Investment Strategies
UK Investment Trusts Raise US Market Exposure Ahead Of Elections

London-listed investment trusts have increased exposure to US markets in recent months and take a generally bullish stance as the presidential election vote draws near.
With polls predicting a tight race between the current White
House occupant Barack Obama and his Republican challenger Mitt
Romney, the
Association of Investment Companies pulled together comments
from several trusts.
The North America and North America smaller companies investment company sectors are up 19 per cent and 10 per cent in the year to September 30 respectively, compared to a 6 per cent rise for the average investment company. They have also outperformed the wider sector over three years, the AIC said.
While some trusts have trimmed exposure, a number have made notable increases, figures show. The AIC’s fund manager poll in December 2011 showed that 19 per cent of those polled expected the US to be one of the top performing regions in 2012.
Holdings in the US of many of the global growth and global growth and income companies have increased over the year to date. The average AIC member in the global growth sector has increased exposure to the US from 22 per cent at the end of December 2011 to 26 per cent at the end of September 2012.
Examples of US bulls
Alliance Trust, for example, has increased its US holdings by 13 percentage points since the end of 2011, from 20 per cent to 33 per cent at the end of September 2012. Edinburgh Worldwide has increased US exposure by 8 percentage points, and EP Global Opportunities and Mid Wynd International have each increased their exposure by 7 percentage points.
"Domestically, we are seeing improved data coming out of the US, most notably in housing, with the latest unemployment figures also encouraging. This should help insulate the US from weakness elsewhere in the world, whilst the general resilience of US companies continues to encourage,” said Matthew Strachan, head of North American equities at Alliance Trust.
“We expect that the US presidential election will be close, but that President Obama will be returned for a second term, however without a majority at Congressional level, which may hamper delivery of his program. After the elections both the fiscal cliff and debt ceiling will require urgent attention, but we believe that political expediency will prevail preventing the worst case scenario materializing,” Strachan said.
“Since we reorganized the portfolio earlier this year, we have been increasing our exposure to the US and over £800 million (around $1.3 billion), or just under 40 per cent, of the portfolio is now directly invested in the US,” he said.
“We are particularly optimistic about the implications of growing oil and gas production, using new technology to unlock the potential of shale deposits across America, which we see as having far-reaching implications for energy security and cost, with knock-on effects into many other industrial sectors. Also of interest to us is the technology sector, where the pioneering frontier spirit drives the US dominance of the world market, it represents over 70 per cent of the global sector by market cap, despite persistent and fierce competition from the Far East.”
Garrett Fish, manager at JP Morgan American Investment Trust, is also positive.

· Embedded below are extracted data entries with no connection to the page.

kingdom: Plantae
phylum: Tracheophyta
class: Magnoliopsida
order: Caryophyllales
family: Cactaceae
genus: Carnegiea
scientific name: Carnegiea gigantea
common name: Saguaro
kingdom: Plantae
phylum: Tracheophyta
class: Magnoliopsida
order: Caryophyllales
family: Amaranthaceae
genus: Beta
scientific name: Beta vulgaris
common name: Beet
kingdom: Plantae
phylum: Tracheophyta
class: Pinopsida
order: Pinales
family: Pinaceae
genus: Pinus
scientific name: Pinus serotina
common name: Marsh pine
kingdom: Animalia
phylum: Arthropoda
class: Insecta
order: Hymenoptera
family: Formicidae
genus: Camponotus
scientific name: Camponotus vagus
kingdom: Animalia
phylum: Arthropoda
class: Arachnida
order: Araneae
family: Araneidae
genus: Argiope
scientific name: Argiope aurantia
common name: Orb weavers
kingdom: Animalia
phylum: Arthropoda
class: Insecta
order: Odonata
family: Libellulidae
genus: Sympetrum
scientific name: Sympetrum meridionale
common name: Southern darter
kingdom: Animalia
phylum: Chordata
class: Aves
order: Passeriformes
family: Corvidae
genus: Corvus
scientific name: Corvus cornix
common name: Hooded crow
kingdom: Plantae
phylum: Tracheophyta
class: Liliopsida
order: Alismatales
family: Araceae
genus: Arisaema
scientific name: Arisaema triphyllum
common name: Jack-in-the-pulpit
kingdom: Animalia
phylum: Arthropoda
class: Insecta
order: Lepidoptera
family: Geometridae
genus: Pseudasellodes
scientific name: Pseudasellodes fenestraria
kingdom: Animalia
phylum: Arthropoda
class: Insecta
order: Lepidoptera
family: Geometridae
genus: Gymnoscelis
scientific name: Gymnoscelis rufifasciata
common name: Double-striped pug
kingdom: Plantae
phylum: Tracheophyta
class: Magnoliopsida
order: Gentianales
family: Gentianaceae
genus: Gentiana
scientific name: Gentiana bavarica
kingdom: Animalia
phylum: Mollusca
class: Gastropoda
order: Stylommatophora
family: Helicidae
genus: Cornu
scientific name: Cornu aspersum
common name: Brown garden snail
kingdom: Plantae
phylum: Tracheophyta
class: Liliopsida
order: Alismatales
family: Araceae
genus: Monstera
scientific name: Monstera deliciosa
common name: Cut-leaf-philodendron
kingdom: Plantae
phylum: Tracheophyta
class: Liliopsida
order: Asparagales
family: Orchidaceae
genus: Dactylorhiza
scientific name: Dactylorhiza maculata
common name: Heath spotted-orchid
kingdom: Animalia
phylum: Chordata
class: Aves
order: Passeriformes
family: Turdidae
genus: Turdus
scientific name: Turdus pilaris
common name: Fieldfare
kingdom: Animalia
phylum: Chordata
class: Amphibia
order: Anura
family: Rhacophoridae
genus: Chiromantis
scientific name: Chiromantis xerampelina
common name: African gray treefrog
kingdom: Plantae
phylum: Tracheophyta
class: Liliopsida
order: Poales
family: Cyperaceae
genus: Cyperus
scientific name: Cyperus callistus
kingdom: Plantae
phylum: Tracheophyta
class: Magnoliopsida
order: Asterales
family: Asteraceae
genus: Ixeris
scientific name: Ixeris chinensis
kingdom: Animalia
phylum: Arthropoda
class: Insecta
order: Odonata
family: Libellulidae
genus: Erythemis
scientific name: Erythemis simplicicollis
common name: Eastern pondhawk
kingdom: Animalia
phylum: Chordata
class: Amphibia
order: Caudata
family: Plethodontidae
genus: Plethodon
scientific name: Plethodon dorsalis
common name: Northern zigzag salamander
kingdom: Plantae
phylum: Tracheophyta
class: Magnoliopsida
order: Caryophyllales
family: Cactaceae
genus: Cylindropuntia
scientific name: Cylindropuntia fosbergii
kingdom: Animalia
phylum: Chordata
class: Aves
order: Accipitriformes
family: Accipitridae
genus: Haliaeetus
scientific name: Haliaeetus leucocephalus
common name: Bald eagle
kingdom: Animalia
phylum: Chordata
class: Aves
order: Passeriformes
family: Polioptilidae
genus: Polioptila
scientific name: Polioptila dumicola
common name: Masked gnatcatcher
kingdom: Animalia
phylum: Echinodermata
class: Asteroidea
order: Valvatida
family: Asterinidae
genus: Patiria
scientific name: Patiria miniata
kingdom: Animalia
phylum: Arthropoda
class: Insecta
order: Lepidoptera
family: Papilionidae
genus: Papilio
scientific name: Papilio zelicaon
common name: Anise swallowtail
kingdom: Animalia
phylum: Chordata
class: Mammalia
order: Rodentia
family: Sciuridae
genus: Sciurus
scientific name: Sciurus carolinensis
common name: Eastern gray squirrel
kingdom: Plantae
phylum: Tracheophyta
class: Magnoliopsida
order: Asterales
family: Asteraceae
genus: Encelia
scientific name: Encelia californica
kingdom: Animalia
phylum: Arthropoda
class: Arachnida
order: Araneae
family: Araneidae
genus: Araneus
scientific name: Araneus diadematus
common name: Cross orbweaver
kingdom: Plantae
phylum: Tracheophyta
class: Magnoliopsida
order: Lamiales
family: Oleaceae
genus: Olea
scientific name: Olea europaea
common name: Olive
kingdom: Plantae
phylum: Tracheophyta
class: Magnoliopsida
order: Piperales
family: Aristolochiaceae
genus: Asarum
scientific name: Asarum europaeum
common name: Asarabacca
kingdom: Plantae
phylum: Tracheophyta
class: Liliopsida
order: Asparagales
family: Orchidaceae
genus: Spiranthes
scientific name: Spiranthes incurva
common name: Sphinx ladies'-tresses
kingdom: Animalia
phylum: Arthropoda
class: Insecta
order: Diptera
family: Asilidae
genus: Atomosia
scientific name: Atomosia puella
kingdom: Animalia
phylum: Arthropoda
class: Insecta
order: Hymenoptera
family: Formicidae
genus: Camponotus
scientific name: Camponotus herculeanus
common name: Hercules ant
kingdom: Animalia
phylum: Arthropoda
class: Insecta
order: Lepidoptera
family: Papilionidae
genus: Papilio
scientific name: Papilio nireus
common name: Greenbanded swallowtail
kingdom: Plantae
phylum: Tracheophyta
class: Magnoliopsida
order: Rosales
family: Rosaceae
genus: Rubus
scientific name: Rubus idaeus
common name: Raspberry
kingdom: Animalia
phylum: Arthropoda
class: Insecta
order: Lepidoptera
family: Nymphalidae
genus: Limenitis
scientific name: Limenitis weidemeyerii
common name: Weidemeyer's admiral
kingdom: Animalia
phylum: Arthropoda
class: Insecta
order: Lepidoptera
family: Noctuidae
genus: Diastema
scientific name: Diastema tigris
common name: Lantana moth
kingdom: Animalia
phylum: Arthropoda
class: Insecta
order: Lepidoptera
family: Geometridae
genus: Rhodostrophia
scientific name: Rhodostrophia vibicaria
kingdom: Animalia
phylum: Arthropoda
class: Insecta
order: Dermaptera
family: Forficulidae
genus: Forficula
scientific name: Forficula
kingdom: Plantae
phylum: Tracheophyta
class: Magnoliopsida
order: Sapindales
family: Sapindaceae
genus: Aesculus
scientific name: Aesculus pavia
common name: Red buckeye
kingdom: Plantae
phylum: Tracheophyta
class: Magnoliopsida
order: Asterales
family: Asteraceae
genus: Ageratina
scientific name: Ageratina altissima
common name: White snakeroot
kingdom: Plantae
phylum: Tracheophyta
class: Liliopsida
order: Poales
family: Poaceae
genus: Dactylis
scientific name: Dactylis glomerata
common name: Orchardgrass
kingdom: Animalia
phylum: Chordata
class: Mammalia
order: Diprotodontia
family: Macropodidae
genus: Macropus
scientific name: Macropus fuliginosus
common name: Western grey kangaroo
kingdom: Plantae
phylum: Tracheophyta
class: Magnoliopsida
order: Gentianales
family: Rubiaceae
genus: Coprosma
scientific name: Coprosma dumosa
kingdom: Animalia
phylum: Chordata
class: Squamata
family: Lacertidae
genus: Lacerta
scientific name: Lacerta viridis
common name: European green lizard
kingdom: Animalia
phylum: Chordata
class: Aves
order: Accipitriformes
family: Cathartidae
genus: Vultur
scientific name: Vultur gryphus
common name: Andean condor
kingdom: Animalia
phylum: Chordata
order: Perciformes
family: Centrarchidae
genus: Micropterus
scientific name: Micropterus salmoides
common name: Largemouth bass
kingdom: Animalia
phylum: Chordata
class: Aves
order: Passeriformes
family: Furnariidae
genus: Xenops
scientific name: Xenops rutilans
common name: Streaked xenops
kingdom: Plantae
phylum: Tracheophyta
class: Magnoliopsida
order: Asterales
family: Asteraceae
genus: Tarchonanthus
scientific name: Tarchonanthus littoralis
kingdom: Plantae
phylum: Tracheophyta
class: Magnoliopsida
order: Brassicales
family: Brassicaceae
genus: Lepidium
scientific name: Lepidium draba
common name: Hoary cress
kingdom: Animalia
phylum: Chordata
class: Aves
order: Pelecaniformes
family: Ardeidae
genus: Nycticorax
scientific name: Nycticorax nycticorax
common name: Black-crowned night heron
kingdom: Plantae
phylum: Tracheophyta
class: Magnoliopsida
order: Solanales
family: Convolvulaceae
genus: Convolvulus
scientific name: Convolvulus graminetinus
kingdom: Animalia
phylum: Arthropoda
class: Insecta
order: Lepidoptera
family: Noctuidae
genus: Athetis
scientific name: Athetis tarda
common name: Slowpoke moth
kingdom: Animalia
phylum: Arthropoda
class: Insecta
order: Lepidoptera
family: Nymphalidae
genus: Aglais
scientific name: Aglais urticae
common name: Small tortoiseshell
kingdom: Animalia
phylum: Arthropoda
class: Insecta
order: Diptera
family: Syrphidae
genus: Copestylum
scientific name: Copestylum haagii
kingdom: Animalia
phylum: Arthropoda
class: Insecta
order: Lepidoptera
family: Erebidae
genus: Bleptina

“In recent weeks the equity markets have responded very positively to both the actions of the central banks in Europe and the US, and the economic news, which in aggregate has beaten expectations. The equity market has been switching back and forth between feeling glass-half-empty to glass-half-full; currently the glass-half-full view prevails,” he said.
“We remain overweight the technology, healthcare and energy sectors and underweight the utilities, materials and industrial sectors. We are neutral the consumer discretionary and consumer staples sectors. We have been selling down our overweight in telecom and reducing our underweight position in financials. We continue to look for attractively valued companies that can expand their businesses in a very low economic growth environment. We have not shifted our positions significantly in the year to date but we continue to look for opportunities to add to and decrease existing positions as market sentiment provides valuation opportunities.”
Healthcare
Daniel Mahony, manager at Polar Capital Global Healthcare Growth and Income, believes that the make-up of Congress will have more of an impact than the race for the presidency.
“If Obama is elected, expansion for healthcare coverage will continue as planned – a big boost for hospitals and for healthcare utilization in general. If Romney is elected, then healthcare reform may be curtailed in some ways – we may not see the large expansion of coverage that was part of the original plan. Congress needs to get to grips with the fiscal deficit – healthcare spending, especially on Medicare, will come under scrutiny next year irrespective of who is elected.”